Slashdot Mirror


IBM Open Sources UIMA

psykocrime writes "Line56 is reporting that IBM has open-sourced core components of their UIMA project. UIMA is (or was) an IBM Research Project for managing "unstructured information" such as free-text. IBM describes UIMA as: 'an open, industrial-strength, scalable and extensible platform for creating, integrating and deploying unstructured information management solutions from combinations of semantic analysis and search components. [...] and makes the core Java framework available as open source software to provide a common foundation for industry and academia to collaborate and accelerate the world-wide development of technologies critical for discovering the vital knowledge present in the fastest growing sources of information today.' The newly opened source is available at SourceForge."

23 comments

  1. Translation... by IAAP · · Score: 2, Interesting
    an open, industrial-strength, scalable and extensible platform for creating, integrating and deploying unstructured information management solutions from combinations of semantic analysis and search components.

    FTFA: UIMA is about text analytics, which encompasses functions like search and pattern analysis. "It's able to create sophisticated solutions that extract insight from a large amount of unstructured data stored in computers," says Dr. Nelson Mattos, IBM VP of Information and Interaction. "The goal is to create an open standard for analytics."

    In other words, it's now an opensource way of picking out themes in text. So, I guess you can (or the company you work for) have a version of Carnivore

    1. Re:Translation... by Eightyford · · Score: 2, Interesting

      In other words, it's now an opensource way of picking out themes in text. So, I guess you can (or the company you work for) have a version of Carnivore

      And so can China. Woohoo...

    2. Re:Translation... by ZachPruckowski · · Score: 2, Interesting

      "semantic analysis" and "themes in text"? I see a great context based spell checker.

  2. I admit it. by jd · · Score: 3, Insightful

    This is one of the very few times I'm actually more confused by TFA than I am by the Slashdot summary.

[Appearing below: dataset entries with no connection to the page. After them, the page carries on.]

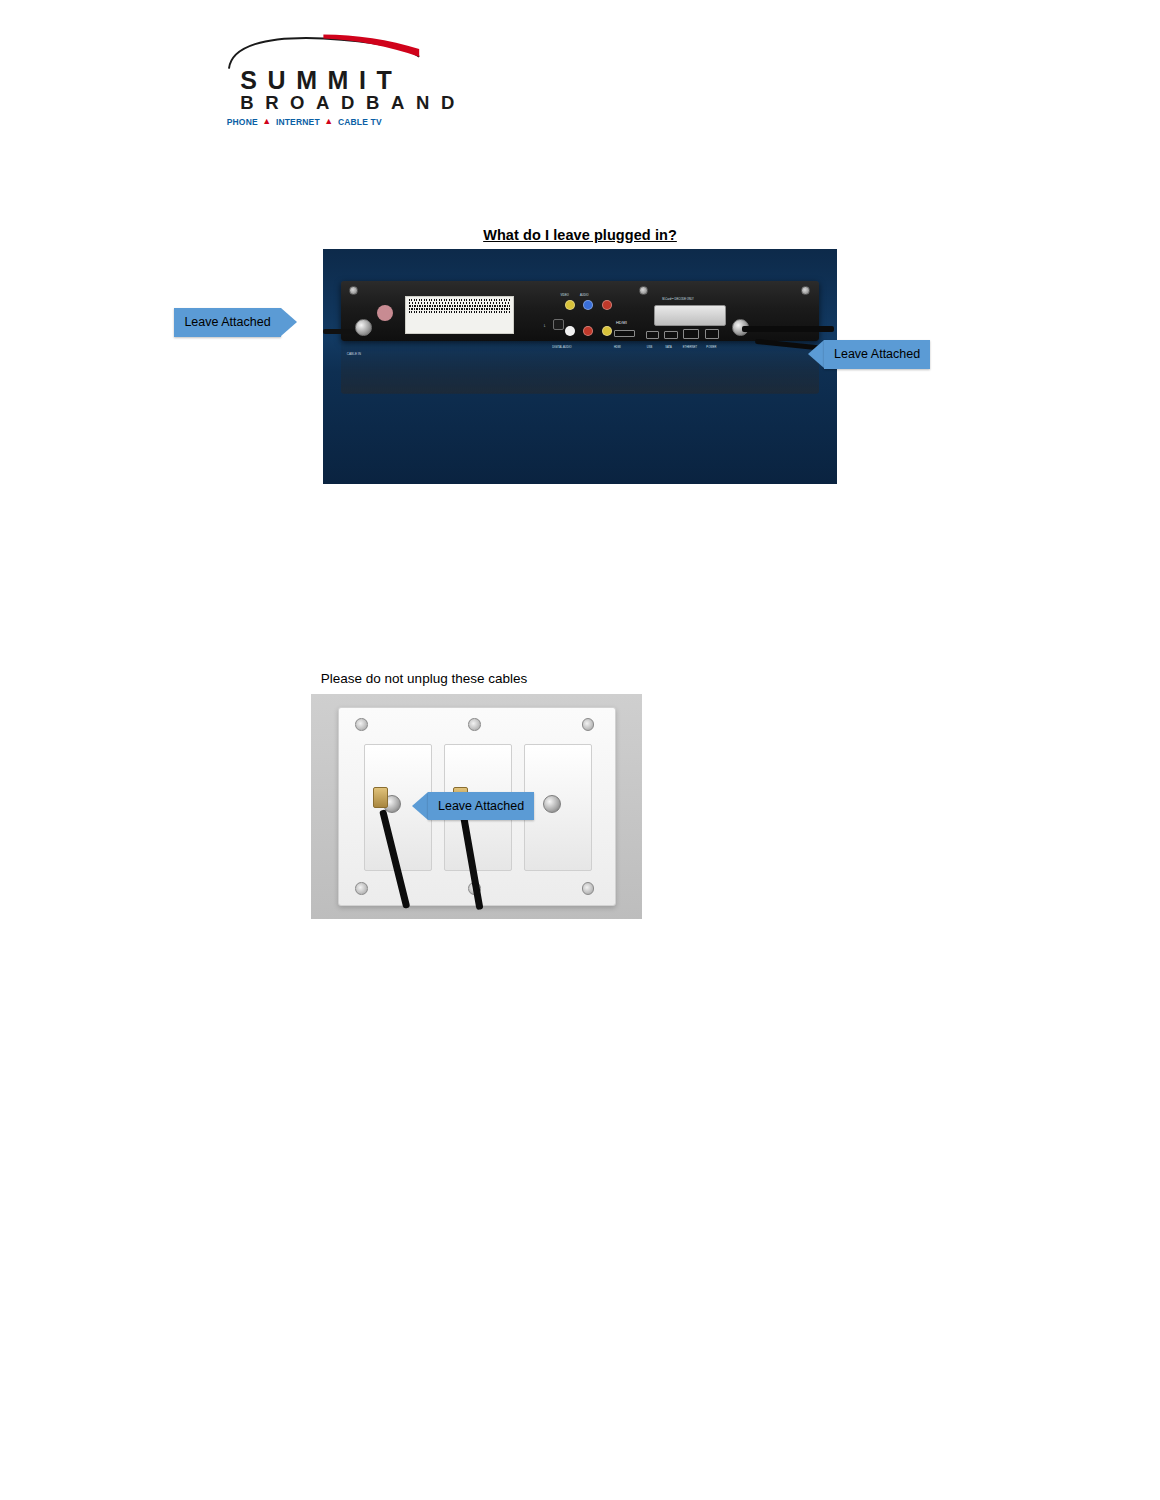S U M M I T
B R O A D B A N D
PHONE ▲ INTERNET ▲ CABLE TV
What do I leave plugged in?
CABLE IN
VIDEO
AUDIO
L
DIGITAL AUDIO
HDMI
HDMI
M-Card™ DECODE ONLY
USB
SATA
ETHERNET
POWER
Leave Attached
Leave Attached
Please do not unplug these cables
Leave Attached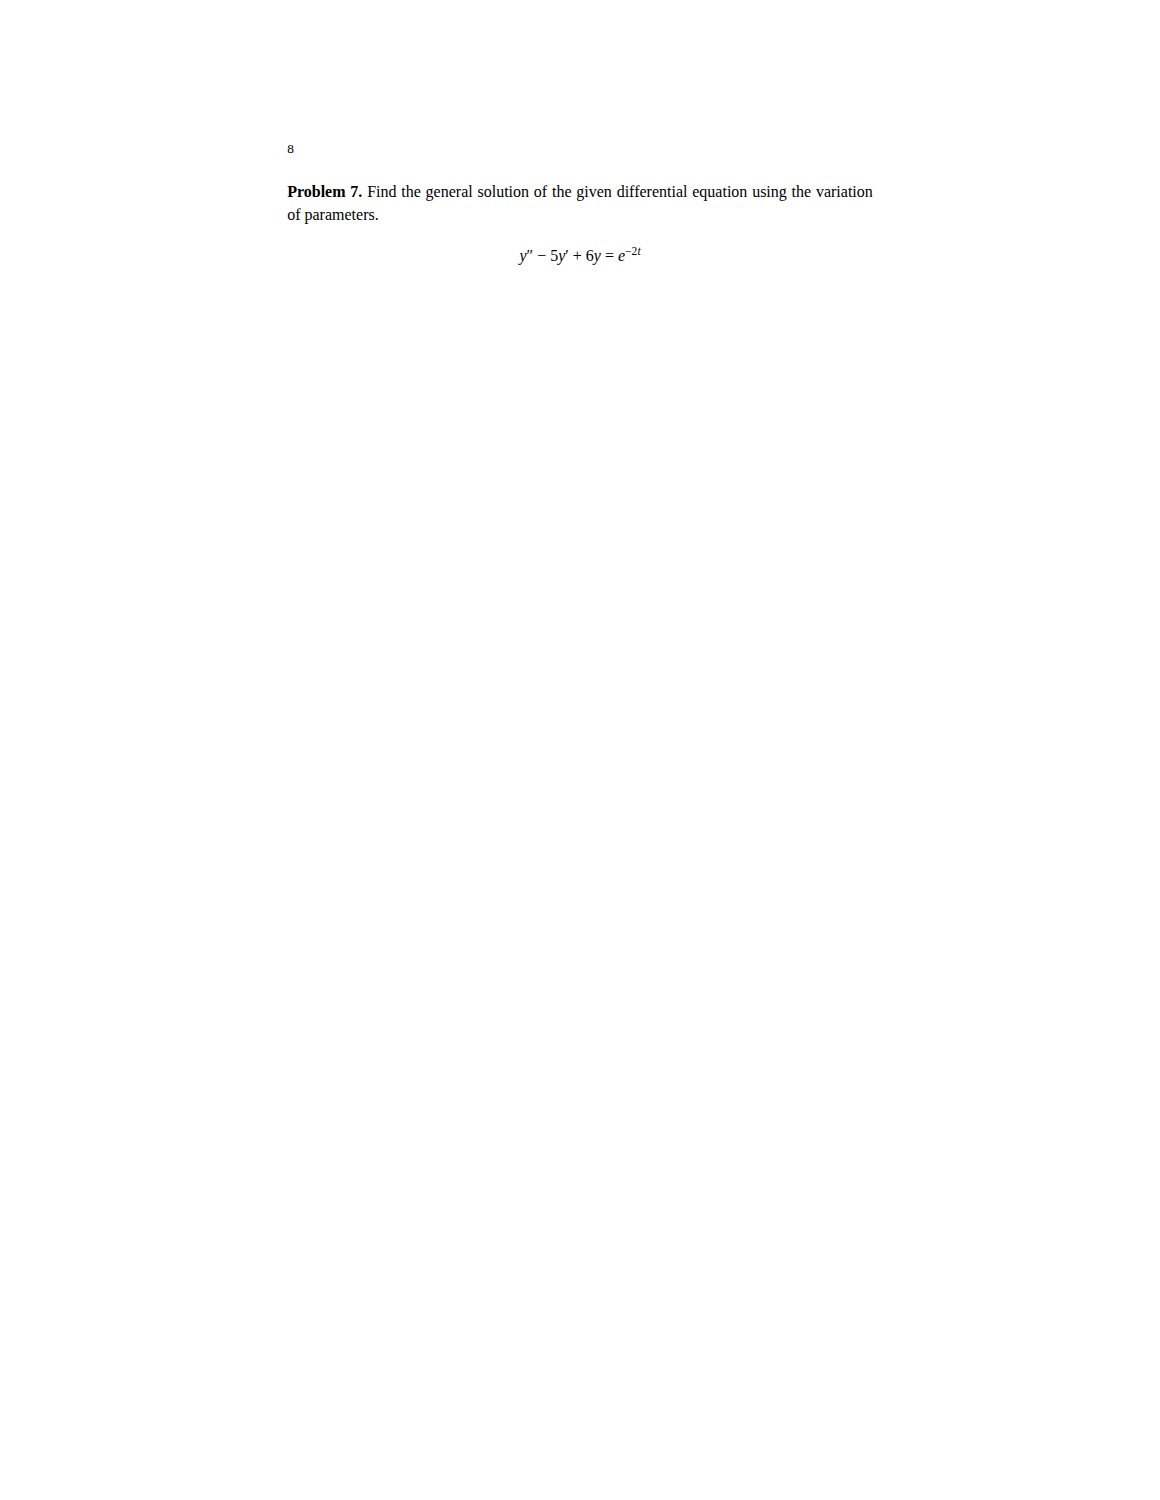8
Problem 7. Find the general solution of the given differential equation using the variation of parameters.
y″ − 5y′ + 6y = e−2t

So it's a text object with a semantic grep function? A collection of objects that can be used in a semantic wiki? A variant of Xanadu? A Java version of "Ask Jeeves"?

    --
    It's a small world and it smells funny; I'd buy another if it wasn't for the money; Take back what I paid (SoM)
    1. Re:I admit it. by blamanj · · Score: 2, Informative

      It's a framework for running custom analyses. For example, you could write a piece of code that looks for items like "VP" or "Director" or "CEO" next to peoples' names and then tag those as "Corporate executives". Running several different sets of analyses on your text increases the semantic information. Ultimately, you can then search not just for text (a la Google) but also on these advanced semantics, e.g., find all Corporate executives that occur near "convicted".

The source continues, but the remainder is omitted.